**Problem details**
Put every line of text from all the items below into one numbered list, skipping blank lines. Leave the pictures out.

Text data extracted from pages
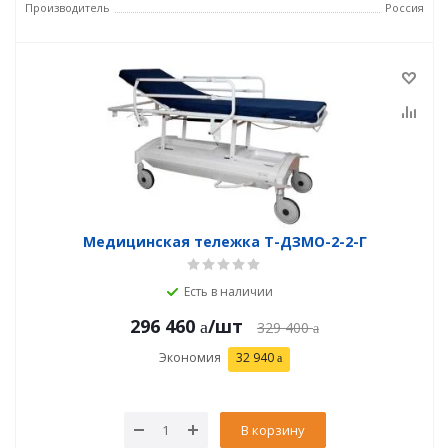
Производитель
Россия
Медицинская тележка Т-ДЗМО-2-2-Г
Есть в наличии
296 460
/шт
329 400
Экономия
32 940
В корзину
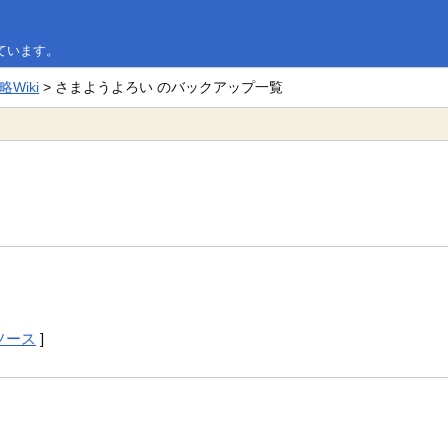
ています。
Wiki
> さまようよろい のバックアップ一覧
ソース
]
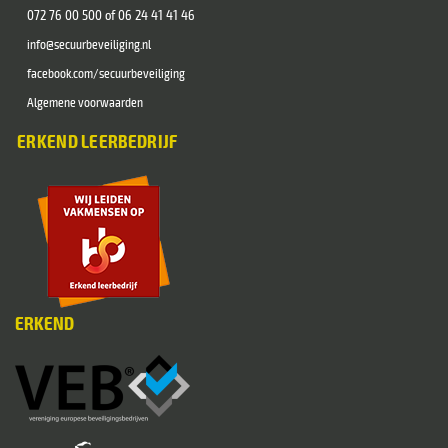
072 76 00 500 of
06 24 41 41 46
info@secuurbeveiliging.nl
facebook.com/secuurbeveiliging
Algemene voorwaarden
ERKEND LEERBEDRIJF
ERKEND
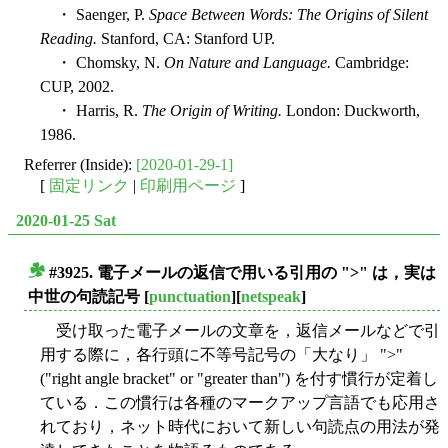
・ Saenger, P.
Space Between Words: The Origins of Silent
Reading.
Stanford, CA: Stanford UP.
・ Chomsky, N.
On Nature and Language.
Cambridge:
CUP, 2002.
・ Harris, R.
The Origin of Writing.
London: Duckworth,
1986.
Referrer (Inside):
[2020-01-29-1]
[
固定リンク
|
印刷用ページ
]
2020-01-25 Sat
#3925. 電子メールの返信で用いる引用の ">" は，実は
■
中世の句読記号
[
punctuation
][
netspeak
]
受け取った電子メールの文章を，返信メールなどで引
用する際に，各行頭に不等号記号の「大なり」 ">"
("right angle bracket" or "greater than") を付す慣行が定着し
ている．この慣行は各種のマークアップ言語でも応用さ
れており，ネット時代において新しい句読点の用法が発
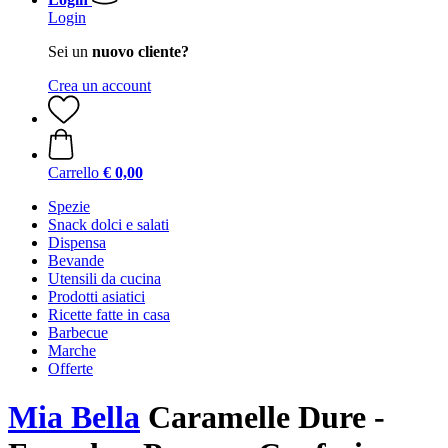
Login
Sei un
nuovo cliente?
Crea un account
Carrello
€ 0,00
Spezie
Snack dolci e salati
Dispensa
Bevande
Utensili da cucina
Prodotti asiatici
Ricette fatte in casa
Barbecue
Marche
Offerte
Mia Bella
Caramelle Dure -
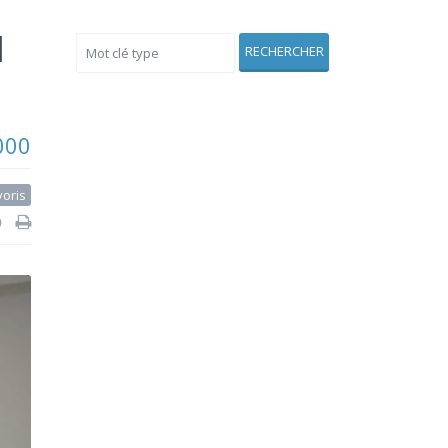
H
Voir Aussi
RECHERCHER
000
voris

**Response to this exercise**
1. Производитель
2. Россия
3. Медицинская тележка Т-ДЗМО-2-2-Г
4. Есть в наличии
5. 296 460
6. /шт
7. 329 400
8. Экономия
9. 32 940
10. В корзину
11. ています。
12. Wiki
13. > さまようよろい のバックアップ一覧
14. ソース
15. ]
16. 072 76 00 500 of
17. 06 24 41 41 46
18. info@secuurbeveiliging.nl
19. facebook.com/secuurbeveiliging
20. Algemene voorwaarden
21. ERKEND LEERBEDRIJF
22. ERKEND
23. ・ Saenger, P.
24. Space Between Words: The Origins of Silent
25. Reading.
26. Stanford, CA: Stanford UP.
27. ・ Chomsky, N.
28. On Nature and Language.
29. Cambridge:
30. CUP, 2002.
31. ・ Harris, R.
32. The Origin of Writing.
33. London: Duckworth,
34. 1986.
35. Referrer (Inside):
36. [2020-01-29-1]
37. [
38. 固定リンク
39. |
40. 印刷用ページ
41. ]
42. 2020-01-25 Sat
43. #3925. 電子メールの返信で用いる引用の ">" は，実は
44. ■
45. 中世の句読記号
46. [
47. punctuation
48. ][
49. netspeak
50. ]
51. 受け取った電子メールの文章を，返信メールなどで引
52. 用する際に，各行頭に不等号記号の「大なり」 ">"
53. ("right angle bracket" or "greater than") を付す慣行が定着し
54. ている．この慣行は各種のマークアップ言語でも応用さ
55. れており，ネット時代において新しい句読点の用法が発
56. Login
57. Sei un
58. nuovo cliente?
59. Crea un account
60. Carrello
61. € 0,00
62. Spezie
63. Snack dolci e salati
64. Dispensa
65. Bevande
66. Utensili da cucina
67. Prodotti asiatici
68. Ricette fatte in casa
69. Barbecue
70. Marche
71. Offerte
72. Mia Bella
73. Caramelle Dure -
74. H
75. Voir Aussi
76. RECHERCHER
77. 000
78. voris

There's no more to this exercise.